> **Work task**:
Read the lines below. Copy out any that hold the string "avec".

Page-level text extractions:

--------------------

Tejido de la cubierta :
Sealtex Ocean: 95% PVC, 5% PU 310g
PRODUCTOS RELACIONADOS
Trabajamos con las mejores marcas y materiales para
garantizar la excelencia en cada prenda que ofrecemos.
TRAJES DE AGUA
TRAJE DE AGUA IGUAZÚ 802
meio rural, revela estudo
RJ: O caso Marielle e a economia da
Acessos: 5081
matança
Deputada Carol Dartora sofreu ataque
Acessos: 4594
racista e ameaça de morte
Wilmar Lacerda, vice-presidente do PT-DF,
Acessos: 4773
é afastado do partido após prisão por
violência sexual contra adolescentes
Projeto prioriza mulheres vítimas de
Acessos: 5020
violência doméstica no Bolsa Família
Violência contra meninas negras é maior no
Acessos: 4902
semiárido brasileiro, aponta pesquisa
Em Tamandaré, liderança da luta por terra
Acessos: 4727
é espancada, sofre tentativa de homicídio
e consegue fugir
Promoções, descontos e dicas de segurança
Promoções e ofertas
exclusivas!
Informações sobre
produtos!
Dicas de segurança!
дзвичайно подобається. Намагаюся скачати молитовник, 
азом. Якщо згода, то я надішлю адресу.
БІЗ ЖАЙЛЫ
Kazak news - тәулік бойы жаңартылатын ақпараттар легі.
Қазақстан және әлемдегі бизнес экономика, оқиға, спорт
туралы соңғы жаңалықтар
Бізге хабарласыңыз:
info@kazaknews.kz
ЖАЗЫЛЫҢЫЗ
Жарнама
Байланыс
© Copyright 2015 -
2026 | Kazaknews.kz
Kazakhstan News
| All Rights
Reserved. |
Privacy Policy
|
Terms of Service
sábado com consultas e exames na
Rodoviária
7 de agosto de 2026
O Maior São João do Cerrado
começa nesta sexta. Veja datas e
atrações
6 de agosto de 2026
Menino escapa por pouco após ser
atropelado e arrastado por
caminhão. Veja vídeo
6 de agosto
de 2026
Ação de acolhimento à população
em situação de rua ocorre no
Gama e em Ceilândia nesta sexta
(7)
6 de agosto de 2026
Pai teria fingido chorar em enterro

--------------------

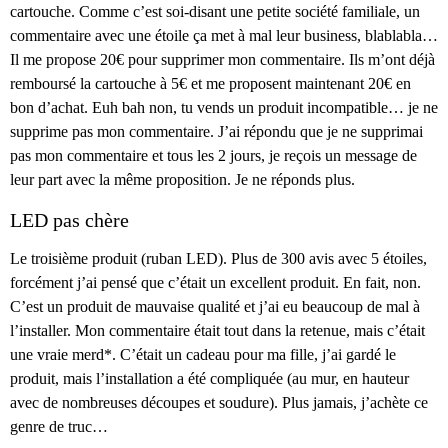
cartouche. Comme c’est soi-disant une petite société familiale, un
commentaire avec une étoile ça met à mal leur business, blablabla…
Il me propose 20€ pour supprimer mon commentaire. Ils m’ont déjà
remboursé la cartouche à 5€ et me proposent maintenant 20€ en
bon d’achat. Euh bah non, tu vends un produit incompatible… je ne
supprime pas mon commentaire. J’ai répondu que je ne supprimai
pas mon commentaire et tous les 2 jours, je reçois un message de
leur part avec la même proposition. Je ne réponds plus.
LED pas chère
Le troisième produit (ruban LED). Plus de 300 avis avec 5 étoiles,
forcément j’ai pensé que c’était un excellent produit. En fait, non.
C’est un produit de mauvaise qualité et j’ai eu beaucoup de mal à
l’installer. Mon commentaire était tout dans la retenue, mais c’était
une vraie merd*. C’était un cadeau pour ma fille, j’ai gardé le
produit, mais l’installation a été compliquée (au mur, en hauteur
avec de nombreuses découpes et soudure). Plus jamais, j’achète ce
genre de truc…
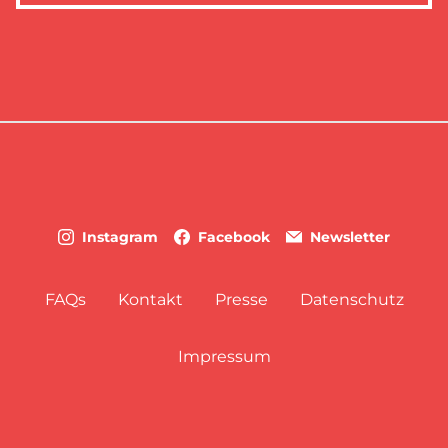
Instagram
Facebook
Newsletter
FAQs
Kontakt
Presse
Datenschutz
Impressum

--------------------

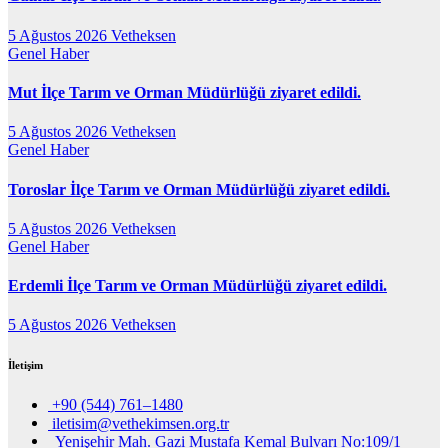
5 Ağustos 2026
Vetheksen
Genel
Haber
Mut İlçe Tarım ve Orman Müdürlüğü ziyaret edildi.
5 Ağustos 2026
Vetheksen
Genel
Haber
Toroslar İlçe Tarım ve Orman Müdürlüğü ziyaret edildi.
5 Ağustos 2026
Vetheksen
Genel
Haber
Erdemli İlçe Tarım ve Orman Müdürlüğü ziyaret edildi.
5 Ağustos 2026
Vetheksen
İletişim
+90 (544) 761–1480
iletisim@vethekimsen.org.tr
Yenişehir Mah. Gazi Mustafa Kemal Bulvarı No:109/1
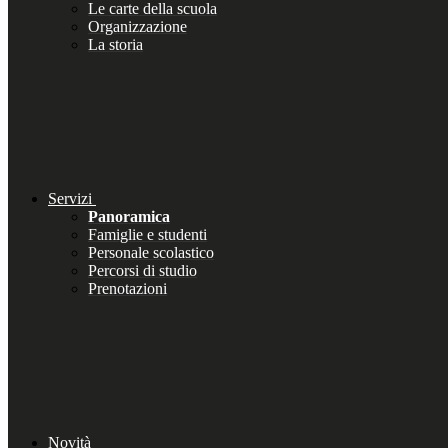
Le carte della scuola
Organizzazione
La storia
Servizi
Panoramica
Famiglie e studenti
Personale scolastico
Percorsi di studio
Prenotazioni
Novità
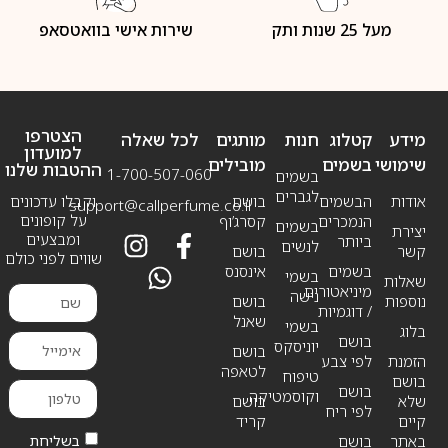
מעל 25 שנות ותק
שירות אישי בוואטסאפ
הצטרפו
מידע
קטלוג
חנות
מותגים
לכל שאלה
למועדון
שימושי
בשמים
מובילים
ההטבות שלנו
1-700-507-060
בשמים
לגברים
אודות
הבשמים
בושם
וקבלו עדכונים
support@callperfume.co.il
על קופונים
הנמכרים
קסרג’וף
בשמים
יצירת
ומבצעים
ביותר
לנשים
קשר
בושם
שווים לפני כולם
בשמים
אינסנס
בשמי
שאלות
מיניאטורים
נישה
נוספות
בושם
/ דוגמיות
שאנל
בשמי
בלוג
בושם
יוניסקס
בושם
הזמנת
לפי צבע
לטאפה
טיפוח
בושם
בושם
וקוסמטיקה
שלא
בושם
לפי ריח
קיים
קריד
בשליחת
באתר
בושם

--------------------

> **Answer for this exercise**:
commentaire avec une étoile ça met à mal leur business, blablabla…
leur part avec la même proposition. Je ne réponds plus.
Le troisième produit (ruban LED). Plus de 300 avis avec 5 étoiles,
avec de nombreuses découpes et soudure). Plus jamais, j’achète ce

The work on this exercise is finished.